The Turkish government announced the move late last week, with Ergun Turan, the head of Turkey's public housing authority, saying it would be complete by October.
Turkey sees these walls as an effective way to stop logistics transfers and the movement of fighters by the Kurdistan Workers' Party (PKK), which is based in the mountainous terrain of northern Iraq’s Qandil region bordering Iran and Turkey.
Iran's foreign ministry spokesman, Bahram Qassemi, said Iran supported any move by Turkey that would improve security.
"The wall will not be built right on the border. It will be in Turkish territory. We welcome any move that increases the security and stability of the border," Qassemi told reporters during his weekly press briefing.
He said Turkish officials had shared the idea of a border wall with their Iranian counterparts before the announcement.
Turkey’s public housing authority has previously constructed a 511km stretch of border wall along the country's 900km border with Syria.

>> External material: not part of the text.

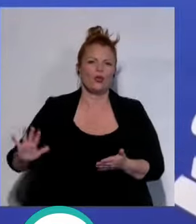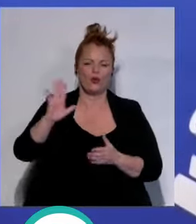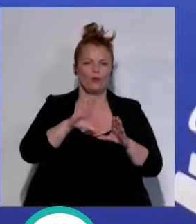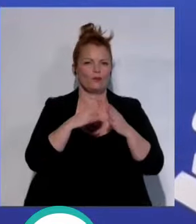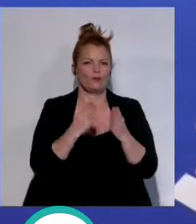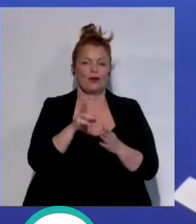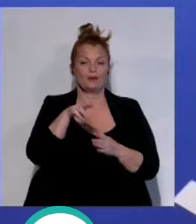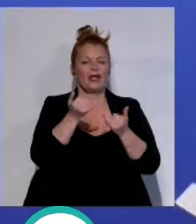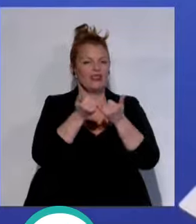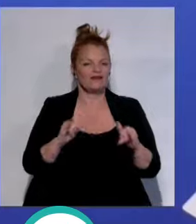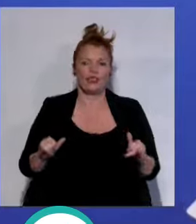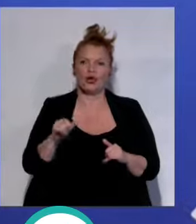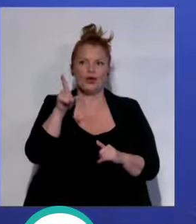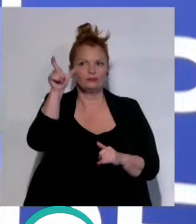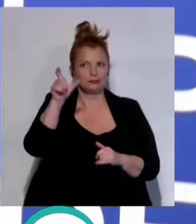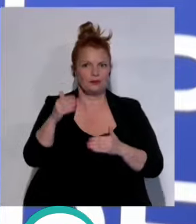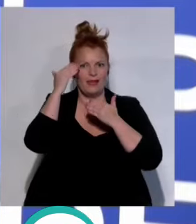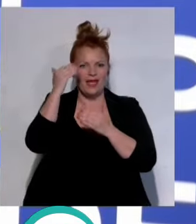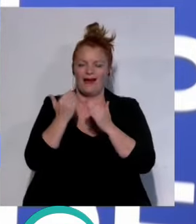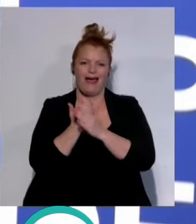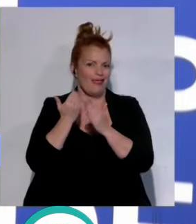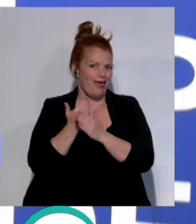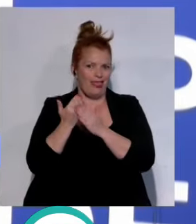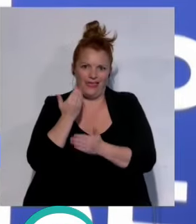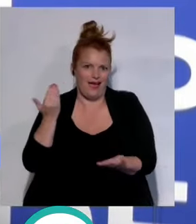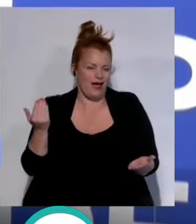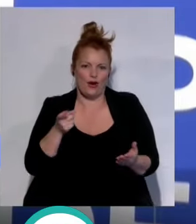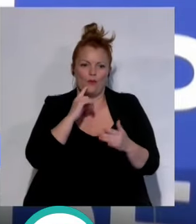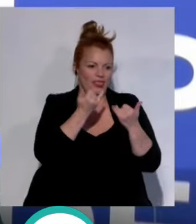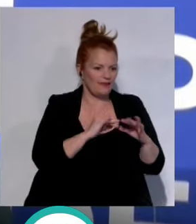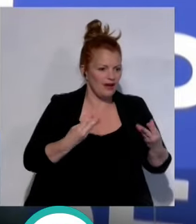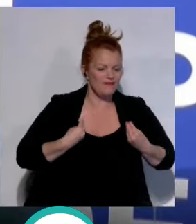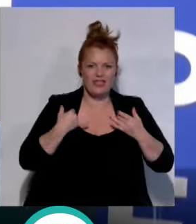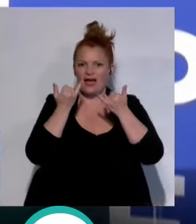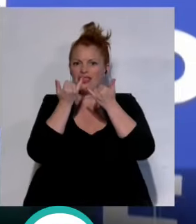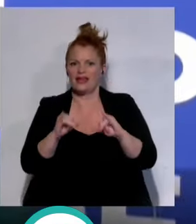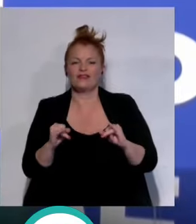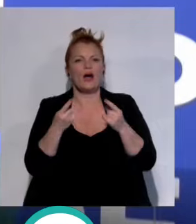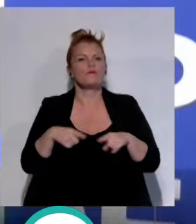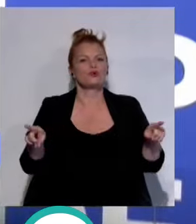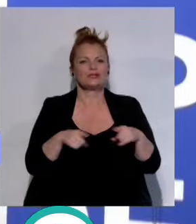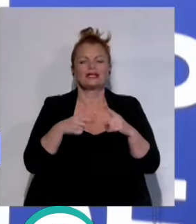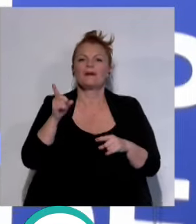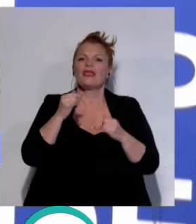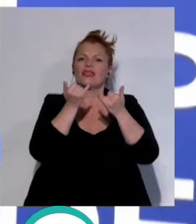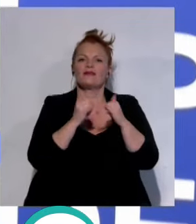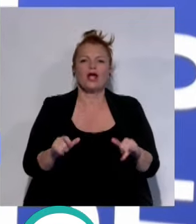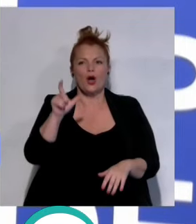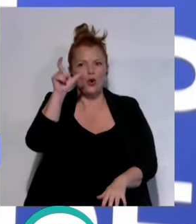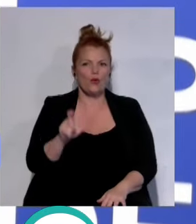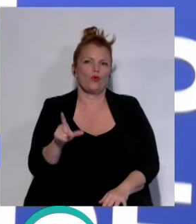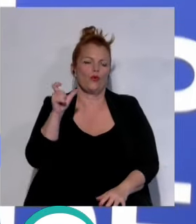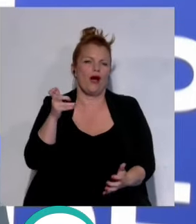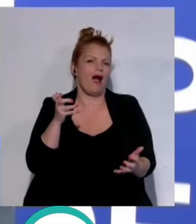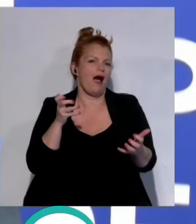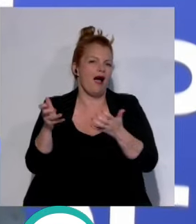Es una celebración a Paco, hay que celebrarlo cada día, ¿no? Como se celebra la vida, como se celebra la música y como no, celebrar a un genio que nos ha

The Turkey-Iran border wall is being constructed with three-metre concrete blocks, which weigh seven tonnes each topped off with a metre of razor wire. The wall will have 15 gates to facilitate official movement between the two countries, according to Turan.
The PKK and its various regional affiliates have often used the difficult terrain along the Turkish-Iranian and Iraqi border to launch raids on Turkish territory.
The Iranian news agency IRNA last week quoted an unnamed Iranian official as welcoming the wall’s construction because it would help the Tehran government tackle the rampant smuggling in the area.
Goods including alcohol, which is illegal in Iran, are smuggled into the country from Turkey and northern Iraq. The smugglers are often the area's Kurds who have networks and contacts in all three countries.
The length of the Turkish-Iranian border is also used as a route by migrants seeking to reach Europe. The migrants who frequently use routes along the Turkish-Iranian border are usually Afghans, Pakistanis and dissident Iranians.
The regime in Tehran is also likely to view the wall as an effective impediment to any possible land assault on its territory from Nato member Turkey as the Donald Trump-led US administration looks to confront Iran in the region.
Turkey's president, Recep Tayyip Erdogan, is set to meet Trump in Washington later on Monday for the first direct talks between the two Nato allies.
Although Iran does not appear to be high on the agenda, the PKK and how Turkey will continue to battle it is expected to be a major item during talks.